A 0.145-kg baseball pitched horizontally at 27 m/s strikes a bat and is popped straight up to a height of 43 m. If the contact time between the bat and the ball is 2.35 ms, calculate the average force [exerted by the bat on the ball] during contact. [Let the positive axis lie along the line from the batter to the pitcher, with the batter at the origin.] Please give magnitude and direction.
im so lost that its not even funny... idk what im doing and it wouldve been better if this person wouldve used numbers instead of letters =(
To calculate the average force exerted by the bat on the ball, we can use the principle of conservation of momentum. The change in momentum of an object is equal to the impulse applied to it.
The impulse acting on the baseball is equal to the average force multiplied by the contact time. Therefore, we need to find the change in momentum of the baseball when it is struck and popped up.
The initial momentum of the baseball (before being struck) can be calculated as:
Initial Momentum = mass * initial velocity
m1 * v1 = (0.145 kg) * (27 m/s) = 3.915 kg*m/s (taking upward as the positive direction)

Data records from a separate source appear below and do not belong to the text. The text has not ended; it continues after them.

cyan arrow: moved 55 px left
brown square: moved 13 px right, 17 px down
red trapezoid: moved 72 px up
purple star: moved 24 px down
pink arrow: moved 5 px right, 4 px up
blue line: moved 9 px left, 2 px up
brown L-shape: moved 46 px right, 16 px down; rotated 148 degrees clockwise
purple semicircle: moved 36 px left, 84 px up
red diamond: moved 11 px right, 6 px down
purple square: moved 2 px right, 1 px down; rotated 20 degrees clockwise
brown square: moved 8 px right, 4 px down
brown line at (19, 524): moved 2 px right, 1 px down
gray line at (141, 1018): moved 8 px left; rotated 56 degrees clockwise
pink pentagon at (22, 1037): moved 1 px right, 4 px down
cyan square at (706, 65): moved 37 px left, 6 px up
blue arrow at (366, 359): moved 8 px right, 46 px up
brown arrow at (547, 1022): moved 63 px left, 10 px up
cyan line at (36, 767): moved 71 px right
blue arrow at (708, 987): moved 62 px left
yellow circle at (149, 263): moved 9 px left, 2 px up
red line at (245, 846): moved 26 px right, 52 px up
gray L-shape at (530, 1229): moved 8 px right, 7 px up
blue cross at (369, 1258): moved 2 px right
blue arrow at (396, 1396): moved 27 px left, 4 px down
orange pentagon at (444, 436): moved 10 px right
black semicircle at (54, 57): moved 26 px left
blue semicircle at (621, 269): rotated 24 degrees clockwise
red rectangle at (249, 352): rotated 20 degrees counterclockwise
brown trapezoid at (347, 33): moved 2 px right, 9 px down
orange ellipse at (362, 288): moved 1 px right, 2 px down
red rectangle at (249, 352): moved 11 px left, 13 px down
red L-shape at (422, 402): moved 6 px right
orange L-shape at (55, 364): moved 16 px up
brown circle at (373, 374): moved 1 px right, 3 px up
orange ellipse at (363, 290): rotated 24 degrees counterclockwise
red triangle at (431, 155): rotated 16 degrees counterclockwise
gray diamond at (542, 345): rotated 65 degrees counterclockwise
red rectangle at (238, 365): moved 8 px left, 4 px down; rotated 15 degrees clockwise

The final momentum of the baseball (after being struck) can be calculated as:
Final Momentum = mass * final velocity
Since the baseball is popped straight up, the final velocity is zero:
m2 * v2 = (0.145 kg) * 0 = 0 kg*m/s
The change in momentum is given by:
Δp = p2 - p1
Δp = 0 - 3.915 kg*m/s = -3.915 kg*m/s
To calculate the average force, we can use the equation:
Average Force = Impulse / Contact Time
Average Force = Δp / Δt
Average Force = (-3.915 kg*m/s) / (2.35 ms) = -1668.085 kg*m/s^2
The magnitude of the average force is approximately 1668.085 N.
The direction of the force is negative, indicating that it is applied in the opposite direction of the positive axis (from the batter to the pitcher).
To calculate the average force exerted by the bat on the ball during contact, you can use Newton's second law of motion, which states that force equals mass multiplied by acceleration.
First, let's find the initial velocity of the baseball vertically when it is popped straight up after being struck by the bat. Since the baseball is pitched horizontally, its initial vertical velocity is 0 m/s.
The final velocity of the baseball when it reaches its maximum height is also 0 m/s because at the highest point, it stops momentarily before starting to fall back down.
Using the equation for uniformly accelerated motion in the vertical direction:
v^2 = u^2 + 2as
where:
v = final velocity (0 m/s)
u = initial velocity (0 m/s)
a = acceleration
s = displacement (43 m)
Rearranging the equation, we can solve for acceleration:
a = (v^2 - u^2) / (2s)
a = (0^2 - 0^2) / (2 * 43)
a = 0 / 86
a = 0 m/s^2
Since the acceleration is zero, this means that the baseball traveled at a constant speed in the vertical direction while reaching its maximum height.
Now, let's calculate the initial horizontal velocity of the baseball before it was struck by the bat. The given information tells us that the baseball was pitched horizontally at 27 m/s.
To calculate the average force, we need to find the change in momentum of the baseball. Momentum is the product of mass and velocity.
The change in momentum is equal to the final momentum minus the initial momentum. Since the final velocity in the horizontal direction is also 27 m/s (assuming no other external forces act on the ball after contact), the change in momentum is:
Δp = m * vf - m * vi
where:
m = mass of the baseball (0.145 kg)
vf = final velocity in the horizontal direction (27 m/s)
vi = initial velocity in the horizontal direction (27 m/s)
Δp = 0.145 kg * 27 m/s - 0.145 kg * 27 m/s
Δp = 0 kg·m/s
The change in momentum is zero because the initial and final velocities are the same.
According to Newton's third law of motion, the baseball exerts an equal and opposite force on the bat. Therefore, the average force exerted by the bat on the ball during contact is also zero.
In summary, the magnitude of the average force exerted by the bat on the ball during contact is 0 N, and the direction of the force is zero or no force exerted.
assuming the 27 was really horizontal, then the change in velocity has to be determined.
To get 43m high (that is pretty high)...
1/2 m vi^2=mg(43)
vi=sqrt (86*9.8)
change momentum=massball*deltaV
ok,to get deltaV, deltaV=sqrt(86*9.8) j +27i)
then force= changemometum/time
you get direction from the velocity coordinates.